A study published in the New England Journal of Medicine in February tested the effectiveness of e-cigarettes among people attending a United Kingdom smoking cessation clinic by randomly assigning a group of 886 participants to e-cigarettes or other nicotine-replacement products as tools to quit.

Roughly 18% of the e-cigarette group had maintained their abstinence from cigarettes a year later compared with 9.9% of the nicotine-replacement group. Among those who abstained from cigarettes for a year, 80% continued to use e-cigarettes after a year compared with 9% of the nicotine replacement group who continued to use those alternative replacements.

The risks of continued vaping, while concerning to some, are about 5% of the risks of smoking cigarettes, said Hajek, the London-based researcher who helped lead the study. The relatively smaller risk should be balanced against the possibility that continued vaping could prevent a smoking relapse, he said.

In addition, many reports ignore statistics showing a decrease in youth smoking that appears to align with the popularity of e-cigarettes, he said.

“What is rarely reported in the U.S. is that youth who used to smoke are switching to vaping,” Hajek said. “Regular smoking (weekly or daily) among adolescents is at all-time low levels in both our countries and may well virtually disappear, unless the nicotine-seeking youth are prevented or frightened away from accessing the safer alternatives and return to smoking.”

Public health polices around vaping should strike a “balance between maximizing the benefit to adults and minimizing the risk to youth,” said Christopher Russell, a researcher at the Centre for Substance Use Research in Scotland.

“What the policy in Michigan is doing is zero of one and 100 of the other," he said.

Russell’s research into U.S. smokers noted a “tremendous success rate among smokers who tried and failed and tried and failed.” The roughly 15,000 smokers contacted for the survey were recruited during their first purchase of a JUUL starter kit. JUUL funded the study but had no say over the design, survey, analysis or reporting of the findings, Russell said.

“Flavors are always consistently reported as a key factor in what attracted them to vaping and what helped them in the initial stages,” he said. “The key for vapers is the variability, the options of flavors, it’s like there’s a flavor for everyone.”

Shop owners in the lurch

Under Whitmer’s directive, retailers have 30 days to get rid of the banned product, a prospect that will send most of Michigan’s roughly 200 vaping shops out of business and leave ex-smokers in the lurch, according to the American Vaping Association.

The association, a group promoting e-cigarettes as a way to help smokers quit traditional cigarettes, estimates roughly 500,000 Michiganians use vaping products and a large chunk of that population is made up of former smokers, said American Vaping Association President Greg Conley.

“Undoubtedly, it’s going to send some ex-smokers back to cigarettes and it will deter many existing cigarette smokers from trying e-cigarettes,” Conley said.

Metro Detroit vape shop owners agree, noting the impact of the policy will be more than just the financial impact of divesting themselves of tens of thousands of dollars of product. Their customers should be considered as well, they said.

While some customers buying from The Vape Shop in Hazel Park take up vaping as a way to socialize, “the majority of the customers are people quitting cigarettes,” said Peter Calkins, the shop’s owner.

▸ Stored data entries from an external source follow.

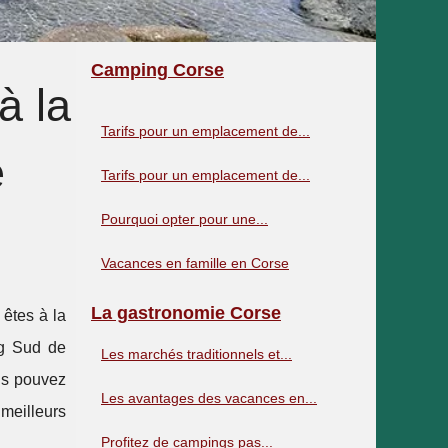
Camping Corse
à la
Tarifs pour un emplacement de...
e
Tarifs pour un emplacement de...
Pourquoi opter pour une...
Vacances en famille en Corse
La gastronomie Corse
êtes à la
ng Sud de
Les marchés traditionnels et...
ous pouvez
Les avantages des vacances en...
 meilleurs
Profitez de campings pas...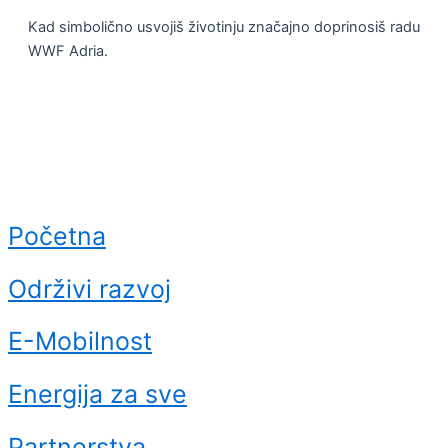
Kad simbolično usvojiš životinju značajno doprinosiš radu
WWF Adria.
Početna
Održivi razvoj
E-Mobilnost
Energija za sve
Partnerstva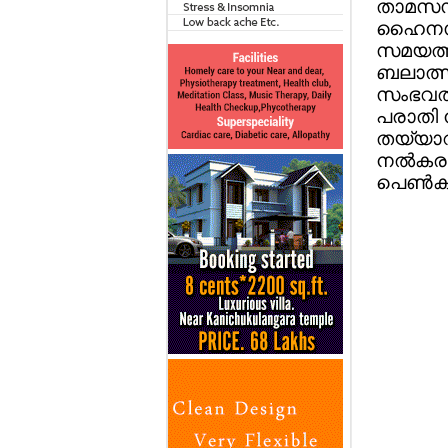
താമസസ്ഥ
ഹൈനസ് 
സമയത്ത
ബലാത്സ
സംഭവത്
പരാതി ന
തയ്യാറ
നല്‍കര
പെണ്‍കു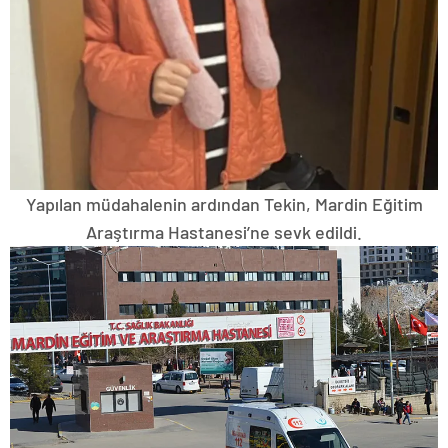
Yapılan müdahalenin ardından Tekin, Mardin Eğitim
Araştırma Hastanesi’ne sevk edildi.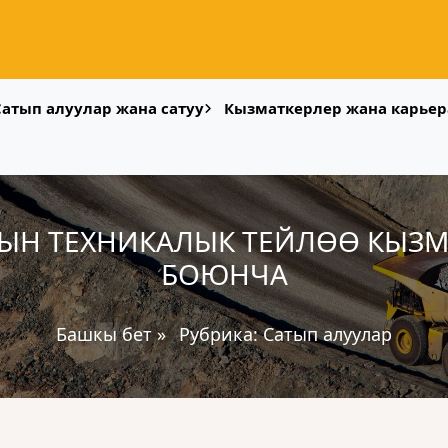
Сатып алуулар жана сатуу
Кызматкерлер жана карьер
Н ТЕХНИКАЛЫК ТЕЙЛӨӨ КЫЗМ
БОЮНЧА
Башкы бет
»
Рубрика:
Сатып алуулар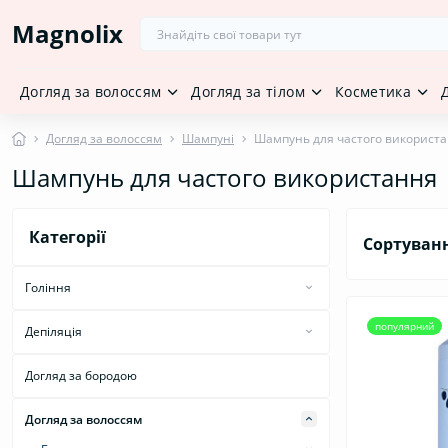
Magnolix
Догляд за волоссям
Догляд за тілом
Косметика
Догляд за волоссям
Шампуні
Шампунь для частого використ
Шампунь для частого використання
Категорії
Сортуван
Гоління
Засоби для гоління
популярний
Депіляція
Засоби після гоління
Засоби для депіляції
Догляд за бородою
Засоби після депіляції
Догляд за волоссям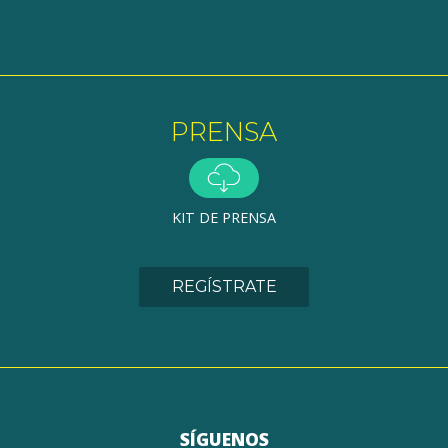
PRENSA
KIT DE PRENSA
REGÍSTRATE
SÍGUENOS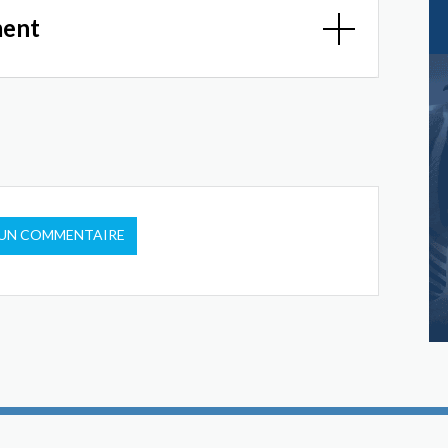
ment
 UN COMMENTAIRE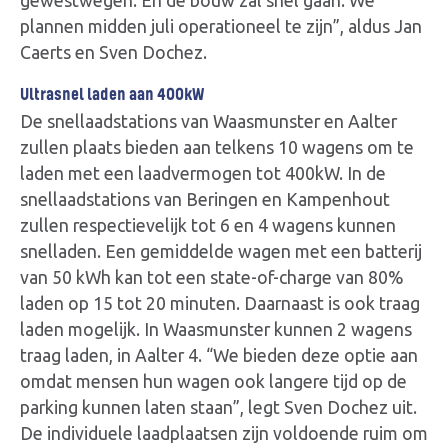
gewestwegen. En de bouw zal snel gaan. We
plannen midden juli operationeel te zijn”, aldus Jan
Caerts en Sven Dochez.
Ultrasnel laden aan 400kW
De snellaadstations van Waasmunster en Aalter
zullen plaats bieden aan telkens 10 wagens om te
laden met een laadvermogen tot 400kW. In de
snellaadstations van Beringen en Kampenhout
zullen respectievelijk tot 6 en 4 wagens kunnen
snelladen. Een gemiddelde wagen met een batterij
van 50 kWh kan tot een state-of-charge van 80%
laden op 15 tot 20 minuten. Daarnaast is ook traag
laden mogelijk. In Waasmunster kunnen 2 wagens
traag laden, in Aalter 4. “We bieden deze optie aan
omdat mensen hun wagen ook langere tijd op de
parking kunnen laten staan”, legt Sven Dochez uit.
De individuele laadplaatsen zijn voldoende ruim om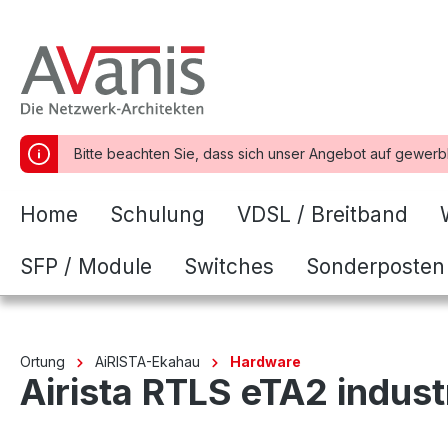
springen
Zur Hauptnavigation springen
Bitte beachten Sie, dass sich unser Angebot auf gewerb
Home
Schulung
VDSL / Breitband
SFP / Module
Switches
Sonderposten
Ortung
AiRISTA-Ekahau
Hardware
Airista RTLS eTA2 indust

“Nobody vapes straight tobacco,” Calkins said. “When people quit smoking, they don’t want something that reminds them of a cigarette.”

While the Corktown Smoke Shop isn’t able to sell even menthol-flavored vapes, flavored cigarettes and cigars are able to remain on store shelves, Esquivel noted.

“The flavors appeal to all ages,” he said. “There’s 50-year-olds who come in and want something fruity or savory because they don’t want to vape something that tastes like tobacco. That’s why they stopped smoking cigarettes.”

©2019 The Detroit News. Distributed by Tribune Content Agency, LLC.